*** Opening of Supplied entries ***
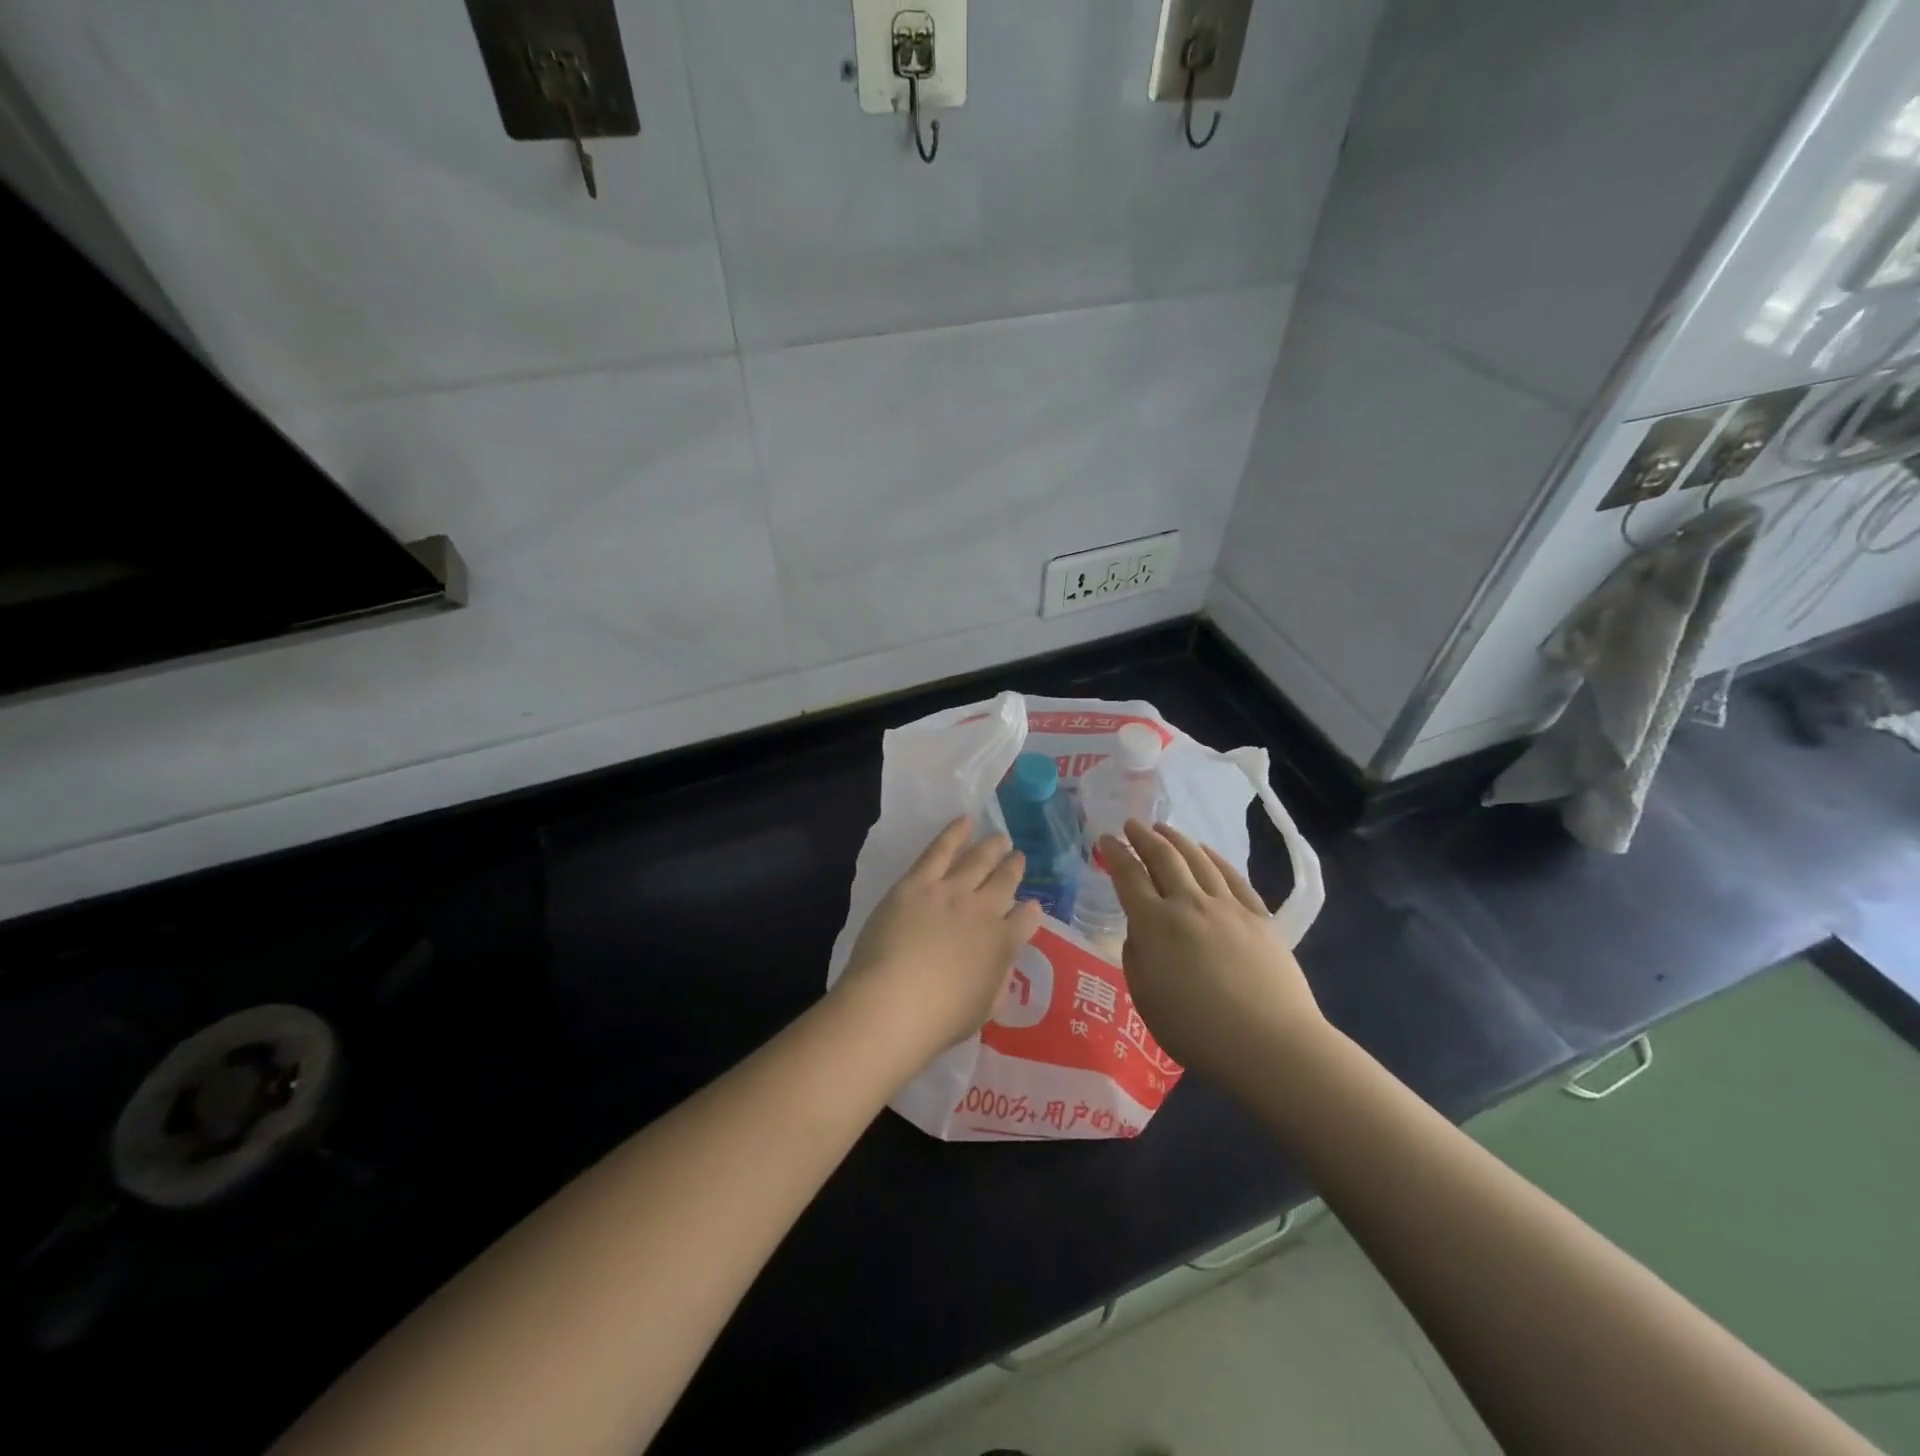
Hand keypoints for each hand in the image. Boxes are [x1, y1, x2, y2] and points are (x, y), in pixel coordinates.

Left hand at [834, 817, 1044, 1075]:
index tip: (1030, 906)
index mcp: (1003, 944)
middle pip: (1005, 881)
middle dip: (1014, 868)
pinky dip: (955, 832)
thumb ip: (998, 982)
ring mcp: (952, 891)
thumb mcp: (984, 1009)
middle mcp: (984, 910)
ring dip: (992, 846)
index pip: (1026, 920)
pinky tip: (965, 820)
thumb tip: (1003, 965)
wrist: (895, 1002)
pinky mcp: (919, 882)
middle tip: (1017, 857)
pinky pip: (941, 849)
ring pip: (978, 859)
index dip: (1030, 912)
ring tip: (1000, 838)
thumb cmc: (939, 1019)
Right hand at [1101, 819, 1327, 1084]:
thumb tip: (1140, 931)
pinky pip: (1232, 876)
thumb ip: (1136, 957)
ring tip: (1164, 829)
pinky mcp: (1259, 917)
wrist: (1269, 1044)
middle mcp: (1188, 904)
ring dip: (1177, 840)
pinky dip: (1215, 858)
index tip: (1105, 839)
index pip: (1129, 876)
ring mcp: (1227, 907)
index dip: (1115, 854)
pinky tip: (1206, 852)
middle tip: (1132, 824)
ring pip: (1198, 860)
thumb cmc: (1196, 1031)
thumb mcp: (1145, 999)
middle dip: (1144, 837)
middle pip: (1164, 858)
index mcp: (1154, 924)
*** Close of Supplied entries ***
Copy all lines from the material above that hold the word "pinky".

pinky dip: (955, 832)
pinky tip: (965, 820)
pinky mcp: (919, 882)
pinky pip: (941, 849)
pinky pip: (1232, 876)
pinky mcp: (1259, 917)
pinky dip: (1215, 858)
pinky tip: (1206, 852)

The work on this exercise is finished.